▶ _Saved entries_
[Start of section]

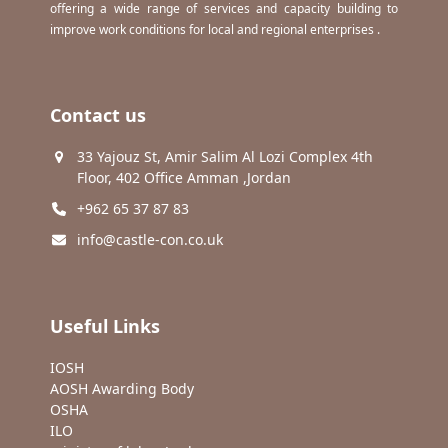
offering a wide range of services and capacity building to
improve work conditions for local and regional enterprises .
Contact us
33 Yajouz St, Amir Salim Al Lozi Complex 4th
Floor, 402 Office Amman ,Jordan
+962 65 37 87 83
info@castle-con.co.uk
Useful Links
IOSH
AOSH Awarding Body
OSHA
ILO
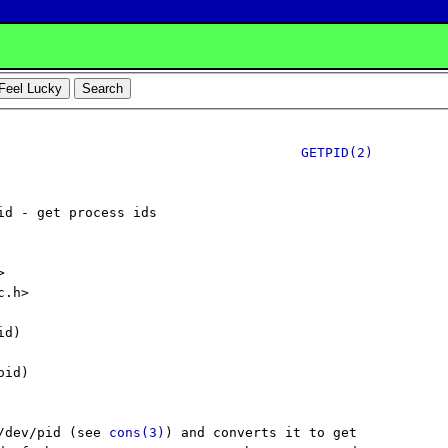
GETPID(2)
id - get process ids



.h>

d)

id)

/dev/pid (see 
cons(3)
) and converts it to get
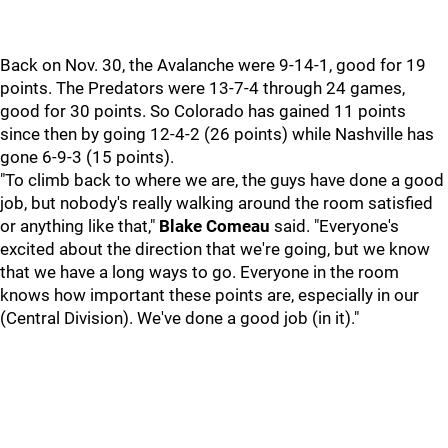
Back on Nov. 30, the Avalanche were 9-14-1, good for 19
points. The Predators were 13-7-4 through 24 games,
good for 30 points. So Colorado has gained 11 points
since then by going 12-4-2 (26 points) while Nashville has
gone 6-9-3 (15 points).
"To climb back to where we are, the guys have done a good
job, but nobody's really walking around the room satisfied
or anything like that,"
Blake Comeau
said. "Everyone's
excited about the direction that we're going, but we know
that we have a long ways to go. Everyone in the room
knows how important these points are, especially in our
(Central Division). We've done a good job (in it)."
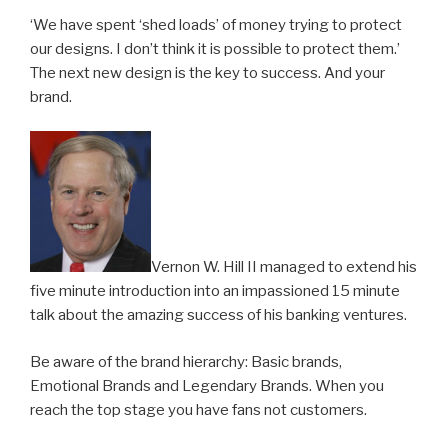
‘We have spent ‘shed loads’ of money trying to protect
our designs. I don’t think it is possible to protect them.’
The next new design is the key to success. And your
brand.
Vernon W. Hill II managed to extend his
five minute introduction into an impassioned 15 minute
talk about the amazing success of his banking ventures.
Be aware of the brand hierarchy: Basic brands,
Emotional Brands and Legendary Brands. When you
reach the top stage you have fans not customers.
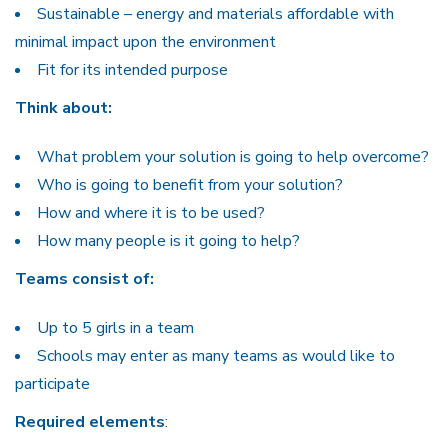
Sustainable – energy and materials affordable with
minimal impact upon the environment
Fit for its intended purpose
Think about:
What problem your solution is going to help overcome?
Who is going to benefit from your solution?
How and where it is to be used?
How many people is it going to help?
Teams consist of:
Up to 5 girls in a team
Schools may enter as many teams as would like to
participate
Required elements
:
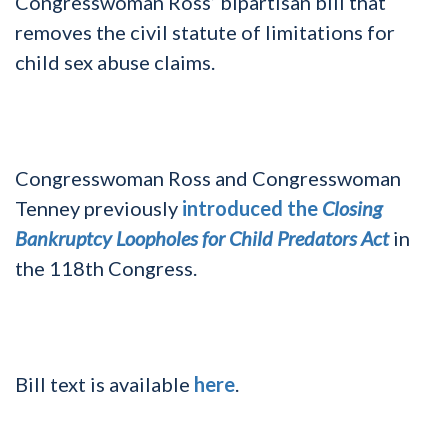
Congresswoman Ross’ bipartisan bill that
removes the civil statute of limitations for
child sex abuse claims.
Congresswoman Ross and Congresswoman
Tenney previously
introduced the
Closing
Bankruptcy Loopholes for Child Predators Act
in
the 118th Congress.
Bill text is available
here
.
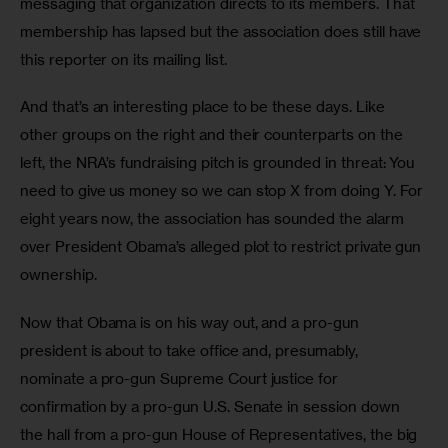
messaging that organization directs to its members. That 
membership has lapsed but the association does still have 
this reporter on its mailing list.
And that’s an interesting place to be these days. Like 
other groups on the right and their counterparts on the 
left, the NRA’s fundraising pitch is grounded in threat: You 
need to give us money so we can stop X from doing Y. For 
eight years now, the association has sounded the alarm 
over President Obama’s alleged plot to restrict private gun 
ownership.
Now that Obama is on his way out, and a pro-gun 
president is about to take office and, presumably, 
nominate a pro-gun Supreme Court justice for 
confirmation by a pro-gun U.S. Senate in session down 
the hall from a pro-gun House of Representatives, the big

[End of section]

▶ _Instruction_
Copy out the text of every item above word for word, leaving out the pictures.

▶ _Exercise solution_
offering a wide range of services and capacity building to
improve work conditions for local and regional enterprises .
Contact us
33 Yajouz St, Amir Salim Al Lozi Complex 4th
Floor, 402 Office Amman ,Jordan
+962 65 37 87 83
info@castle-con.co.uk
Useful Links
IOSH
AOSH Awarding Body
OSHA
ILO
GETPID(2)
id - get process ids



.h>

d)

id)

/dev/pid (see 
cons(3)
) and converts it to get
Back on Nov. 30, the Avalanche were 9-14-1, good for 19
points. The Predators were 13-7-4 through 24 games,
good for 30 points. So Colorado has gained 11 points
since then by going 12-4-2 (26 points) while Nashville has
gone 6-9-3 (15 points).
"To climb back to where we are, the guys have done a good
job, but nobody's really walking around the room satisfied
or anything like that,"
Blake Comeau
said. "Everyone's
excited about the direction that we're going, but we know
that we have a long ways to go. Everyone in the room
knows how important these points are, especially in our
(Central Division). We've done a good job (in it)."
‘We have spent ‘shed loads’ of money trying to protect
our designs. I don’t think it is possible to protect them.’
The next new design is the key to success. And your
brand.
Vernon W. Hill II managed to extend his
five minute introduction into an impassioned 15 minute
talk about the amazing success of his banking ventures.
Be aware of the brand hierarchy: Basic brands,
Emotional Brands and Legendary Brands. When you
reach the top stage you have fans not customers.
Sustainable – energy and materials affordable with
minimal impact upon the environment
Fit for its intended purpose
Think about:
What problem your solution is going to help overcome?
Who is going to benefit from your solution?
How and where it is to be used?
How many people is it going to help?
Teams consist of:
Up to 5 girls in a team
Schools may enter as many teams as would like to
participate
Required elements
:
Congresswoman Ross’ bipartisan bill that
removes the civil statute of limitations for
child sex abuse claims.
Congresswoman Ross and Congresswoman
Tenney previously
introduced the
Closing
Bankruptcy Loopholes for Child Predators Act
in
the 118th Congress.
Bill text is available
here
.
messaging that organization directs to its members. That 
membership has lapsed but the association does still have 
this reporter on its mailing list.
And that’s an interesting place to be these days. Like 
other groups on the right and their counterparts on the 
left, the NRA’s fundraising pitch is grounded in threat: You 
need to give us money so we can stop X from doing Y. For 
eight years now, the association has sounded the alarm 
over President Obama’s alleged plot to restrict private gun 
ownership.
Now that Obama is on his way out, and a pro-gun 
president is about to take office and, presumably, 
nominate a pro-gun Supreme Court justice for 
confirmation by a pro-gun U.S. Senate in session down 
the hall from a pro-gun House of Representatives, the big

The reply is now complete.